*Text under study*.
From the group of people that brought the Map Reduce algorithm to a much broader audience (despite the concepts being decades old), Google has now outgrown it and is moving on according to our friends at The Register.
The main reason behind it is map reduce was hindering their ability to provide near real time updates to their index. So they migrated their Search infrastructure to a Bigtable distributed database. They also optimized the next generation Google file system for this database, making it inappropriate for more general uses.
MapReduce is a sequence of batch operations, and generally, Lipkovits explains, you can’t start your next phase of operations until you finish the first. It suffers from “stragglers,” he says. If you want to build a system that’s based on series of map-reduces, there’s a certain probability that something will go wrong, and this gets larger as you increase the number of operations. “You can’t do anything that takes a relatively short amount of time,” Lipkovitz says, “so we got rid of it.”

*Data listing*.
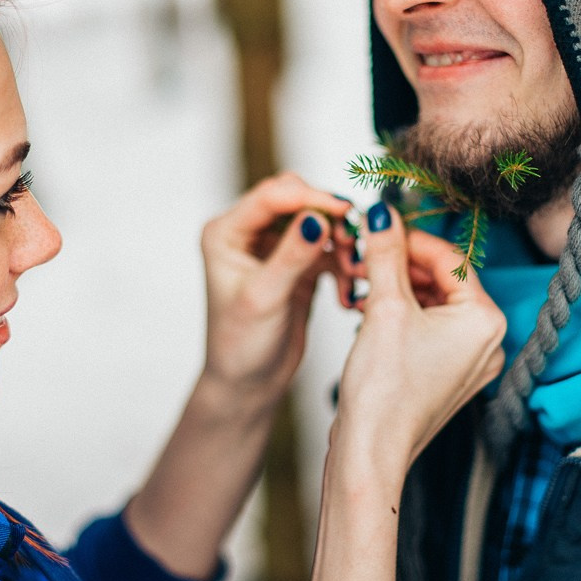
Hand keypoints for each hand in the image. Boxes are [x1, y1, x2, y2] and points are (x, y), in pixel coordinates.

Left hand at [198, 172, 353, 405]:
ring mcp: (275, 247)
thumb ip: (291, 256)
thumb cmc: (240, 345)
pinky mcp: (298, 264)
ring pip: (318, 222)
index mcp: (226, 232)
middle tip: (353, 241)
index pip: (272, 196)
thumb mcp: (264, 298)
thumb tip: (317, 218)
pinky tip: (348, 291)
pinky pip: (329, 248)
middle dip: (329, 217)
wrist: (248, 383)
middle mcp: (248, 233)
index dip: (310, 197)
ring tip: (354, 270)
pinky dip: (343, 263)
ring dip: (341, 241)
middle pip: (298, 200)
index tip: (344, 210)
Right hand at [335, 203, 506, 474]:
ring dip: (397, 288)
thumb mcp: (384, 307)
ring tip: (361, 281)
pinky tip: (368, 310)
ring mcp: (469, 361)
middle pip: (442, 280)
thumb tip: (382, 214)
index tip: (377, 228)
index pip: (449, 258)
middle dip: (400, 265)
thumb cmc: (384, 390)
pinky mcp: (447, 374)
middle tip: (363, 254)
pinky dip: (401, 314)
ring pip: (433, 304)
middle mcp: (488, 341)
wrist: (370, 452)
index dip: (409, 239)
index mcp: (485, 319)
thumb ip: (386, 253)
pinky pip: (428, 329)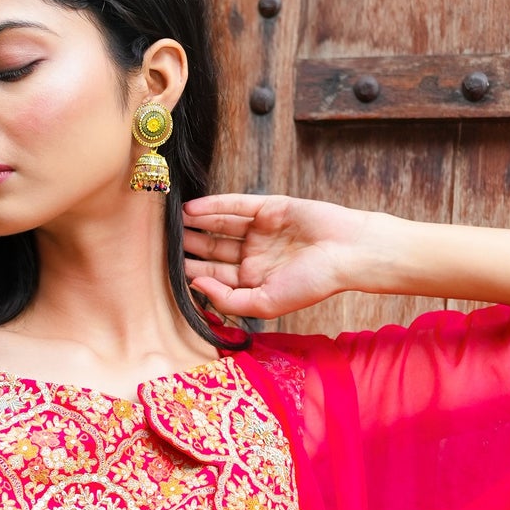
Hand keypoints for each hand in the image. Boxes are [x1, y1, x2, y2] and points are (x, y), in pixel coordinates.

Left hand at [182, 194, 379, 318]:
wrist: (349, 253)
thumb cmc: (314, 283)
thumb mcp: (266, 302)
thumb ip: (229, 299)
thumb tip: (195, 286)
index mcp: (255, 280)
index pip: (215, 275)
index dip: (191, 271)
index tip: (163, 270)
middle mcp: (255, 255)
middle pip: (213, 249)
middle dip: (189, 246)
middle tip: (160, 242)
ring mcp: (262, 230)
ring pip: (220, 226)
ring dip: (196, 224)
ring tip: (170, 223)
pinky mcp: (269, 207)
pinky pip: (235, 206)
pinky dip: (213, 206)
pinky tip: (191, 209)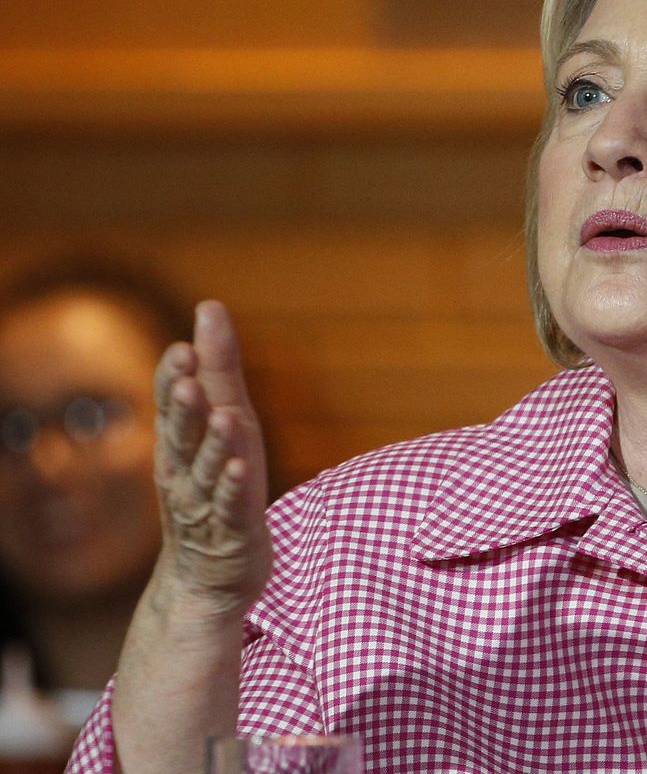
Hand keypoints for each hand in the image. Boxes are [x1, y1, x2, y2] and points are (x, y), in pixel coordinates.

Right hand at [151, 300, 271, 618]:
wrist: (209, 573)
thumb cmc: (218, 482)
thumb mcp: (224, 420)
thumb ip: (218, 369)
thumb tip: (210, 307)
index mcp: (180, 441)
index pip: (171, 404)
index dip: (175, 378)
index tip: (183, 348)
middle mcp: (185, 470)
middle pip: (182, 433)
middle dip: (184, 403)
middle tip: (187, 372)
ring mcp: (205, 504)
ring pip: (207, 469)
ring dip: (213, 442)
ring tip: (223, 415)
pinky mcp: (233, 531)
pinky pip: (231, 507)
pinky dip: (233, 488)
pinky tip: (241, 468)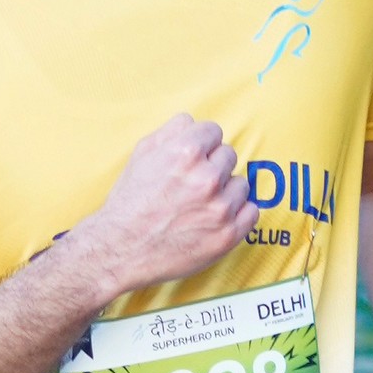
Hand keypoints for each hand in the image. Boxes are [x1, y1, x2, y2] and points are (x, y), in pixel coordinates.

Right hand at [82, 114, 254, 296]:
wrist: (120, 250)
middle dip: (213, 167)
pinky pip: (251, 212)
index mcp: (186, 152)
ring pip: (241, 184)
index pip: (213, 132)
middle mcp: (207, 177)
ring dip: (226, 191)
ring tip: (201, 205)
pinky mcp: (228, 235)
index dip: (201, 145)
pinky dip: (239, 214)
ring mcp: (220, 208)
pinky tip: (218, 218)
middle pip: (228, 156)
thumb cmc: (129, 203)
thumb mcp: (141, 155)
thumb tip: (192, 122)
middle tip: (193, 185)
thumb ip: (171, 132)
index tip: (195, 159)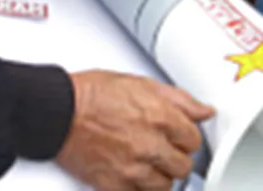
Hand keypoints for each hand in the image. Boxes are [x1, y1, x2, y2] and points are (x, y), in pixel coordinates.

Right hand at [57, 71, 212, 190]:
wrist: (59, 113)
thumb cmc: (92, 94)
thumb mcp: (140, 83)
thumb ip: (178, 99)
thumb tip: (204, 110)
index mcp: (159, 116)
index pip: (193, 139)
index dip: (186, 136)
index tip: (179, 135)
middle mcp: (149, 144)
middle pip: (183, 166)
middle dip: (175, 156)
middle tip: (162, 147)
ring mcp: (133, 168)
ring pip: (166, 186)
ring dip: (160, 174)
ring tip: (147, 160)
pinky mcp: (115, 185)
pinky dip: (140, 187)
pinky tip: (134, 172)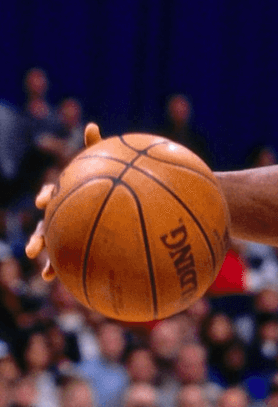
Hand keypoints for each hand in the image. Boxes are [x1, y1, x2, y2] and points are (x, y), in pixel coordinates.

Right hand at [24, 123, 102, 279]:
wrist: (115, 202)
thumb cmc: (105, 179)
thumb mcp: (102, 165)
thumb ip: (95, 148)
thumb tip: (92, 125)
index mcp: (65, 193)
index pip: (51, 192)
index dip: (46, 195)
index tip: (44, 199)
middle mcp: (61, 213)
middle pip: (45, 225)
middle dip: (38, 238)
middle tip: (33, 248)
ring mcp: (66, 230)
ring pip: (54, 247)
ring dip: (49, 261)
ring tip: (46, 274)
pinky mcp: (76, 244)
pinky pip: (70, 259)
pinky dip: (66, 269)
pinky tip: (65, 281)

*Activity A*. Based on the article about Google moving away from MapReduce, explain in one to three sentences why Google stopped using MapReduce for its search index.
*Activity B*. Resume the article about Google moving away from MapReduce, starting right after its final sentence.
The entries were taken from a separate source.

*Your response A*. MapReduce was holding back Google's ability to update its index in near real time. It runs as a series of batch steps where each step has to finish before the next can start, and it suffers from "stragglers." The more steps are chained together, the greater the chance that something goes wrong, so nothing that needs a short turnaround can be done with it.

*Your response B*.
I have to wonder how much this new distributed database-based index was responsible for Google to be able to absorb upwards of a 7 fold increase in search traffic due to the Google Instant feature being launched.
I had an interview at a company a couple of months ago that was trying to use Hadoop + Map Reduce for near real-time operations (the product had not launched yet), and thought that wasn’t a very good use of the technology. It’s a batch processing system. Google of course realized this and ditched it when it could no longer scale to the levels of performance that they needed (despite having an estimated 1.8 million servers at their disposal).
As more things get closer to real time I can’t help but wonder about all those other companies out there that have hopped on the Hadoop/Map Reduce bandwagon, when they will realize this and try once again to follow the food crumbs that Google is dropping.
I just hope for those organizations, that they don’t compete with Google in any way, because they will be at a severe disadvantage from a few angles:
- Google has a near infinite amount of developer resources internally and as one Yahoo! person said “[Google] clearly demonstrated that it still has the organizational courage to challenge its own preconceptions,”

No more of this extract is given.